Search code examples
htmlunicode

Displaying unicode symbols in HTML


I want to simply display the tick (✔) and cross (✘) symbols in a HTML page but it shows up as either a box or goop ✔ - obviously something to do with the encoding.

I have set the meta tag to show utf-8 but obviously I'm missing something.

<meta http-equiv="Content-Type" content="text/html; charset=utf-8" />

Edit/Solution: From comments made, using FireBug I found the headers being passed by my page were in fact "Content-Type: text/html" and not UTF-8. Looking at the file format using Notepad++ showed my file was formatted as "UTF-8 without BOM". Changing this to just UTF-8 the symbols now show correctly... but firebug still seems to indicate the same content-type.


Solution

  • You should ensure the HTTP server headers are correct.
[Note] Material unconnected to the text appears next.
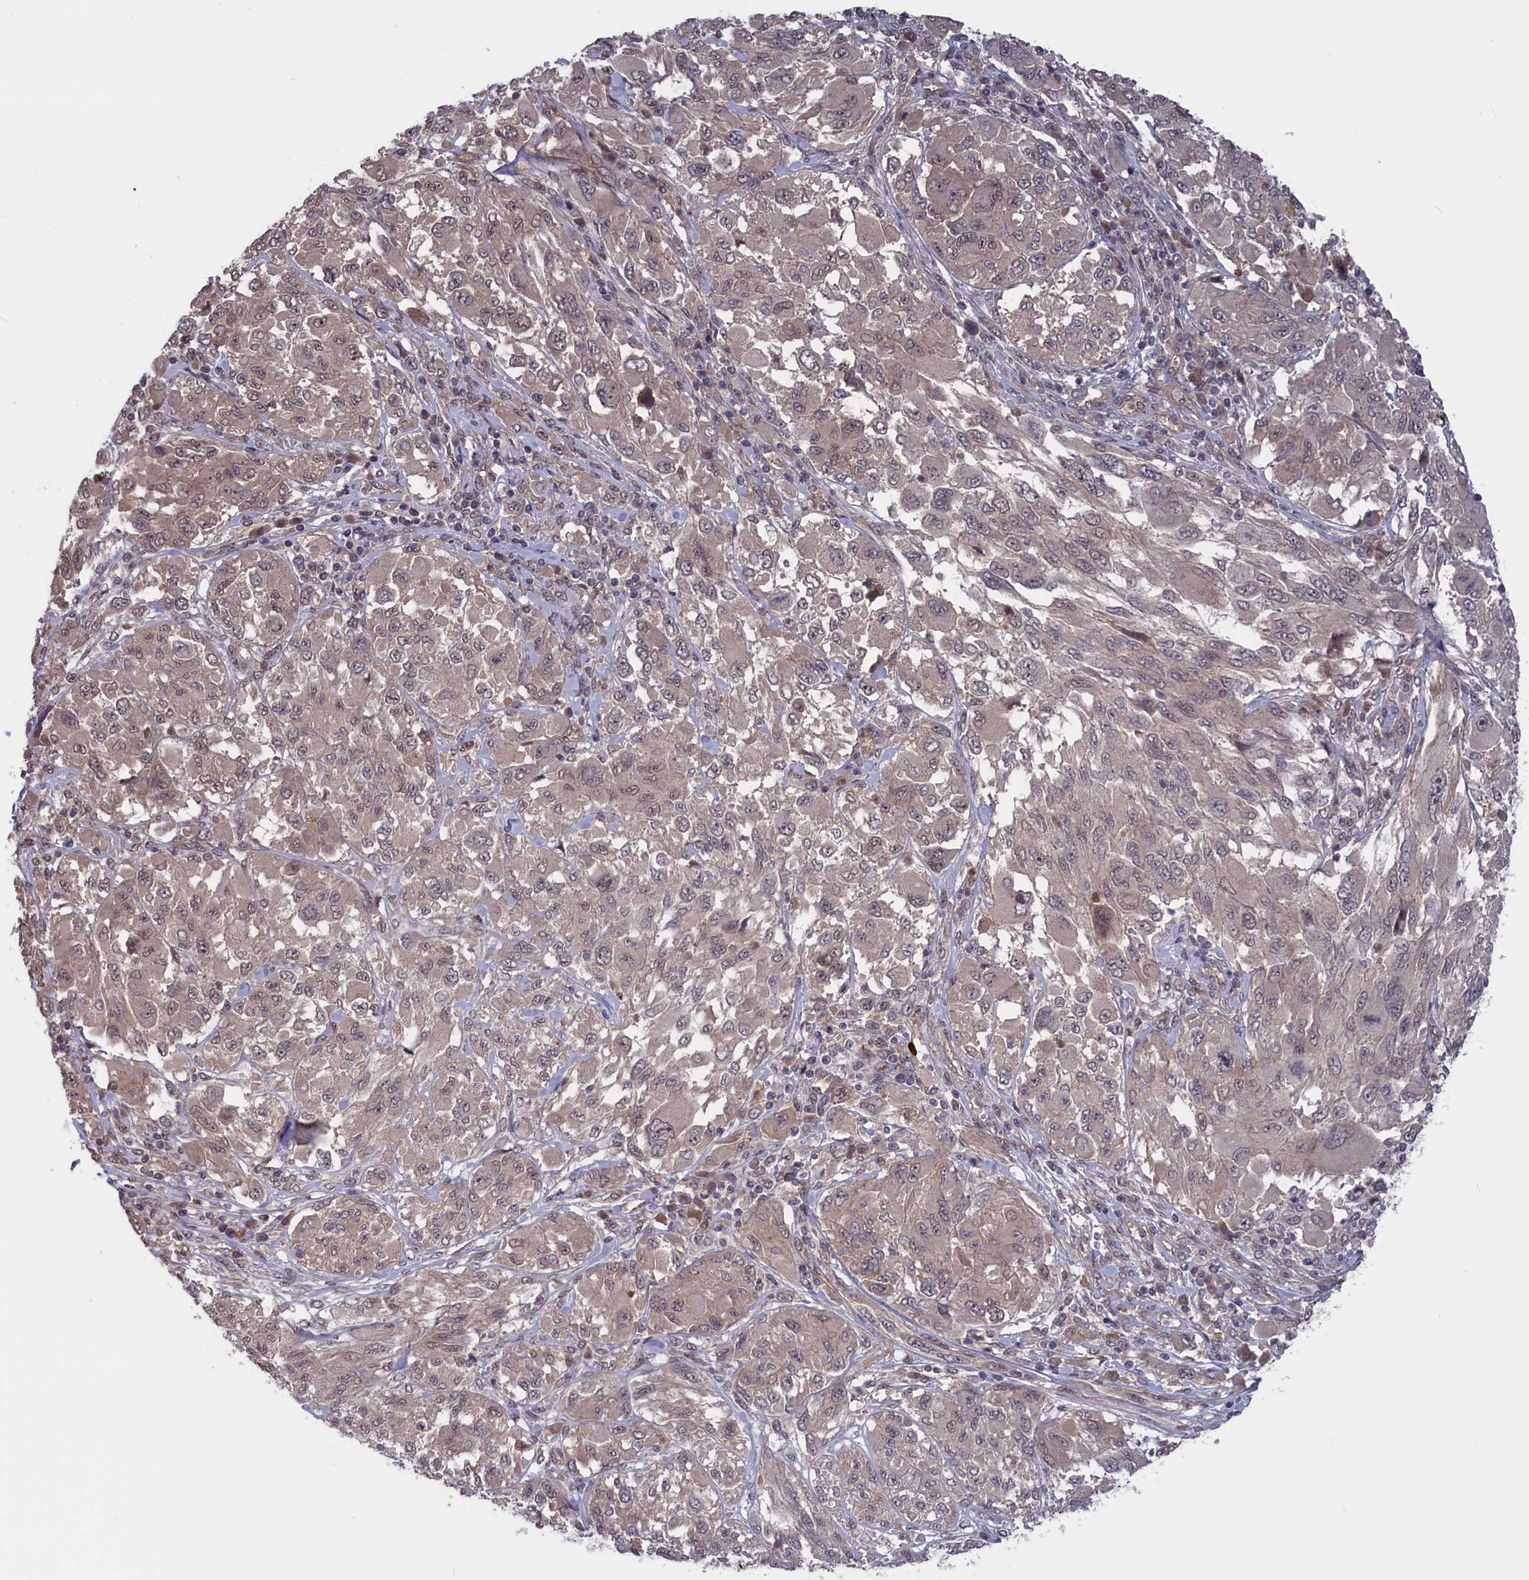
{"staining": {"intensity": "weak", "quantity": "<25%", "location": "cytoplasmic/membranous,nuclear"}, "tissue": "melanoma", "cell_type": "Tumor cells", "image_type": "cancer", "snomed": [{"axis": "morphology", "description": "Malignant melanoma, NOS"}, {"axis": "topography", "description": "Skin"}], "caption": "Tumor cells show no significant staining in melanoma. (DAB immunohistochemistry, high magnification).", "gene": "PLP2", "patient": {"sex": "female", "age": 91}}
    In particular, the header:

    Content-Type: text/html; charset=utf-8
    

    should be present.

    The meta tag is ignored by browsers if the HTTP header is present.

    Also ensure that your file is actually encoded as UTF-8 before serving it, check/try the following:

    • Ensure your editor save it as UTF-8.
    • Ensure your FTP or any file transfer program does not mess with the file.
    • Try with HTML encoded entities, like &#uuu;.
    • To be really sure, hexdump the file and look as the character, for the ✔, it should be E2 9C 94 .

    Note: If you use an unicode character for which your system can't find a glyph (no font with that character), your browser should display a question mark or some block like symbol. But if you see multiple roman characters like you do, this denotes an encoding problem.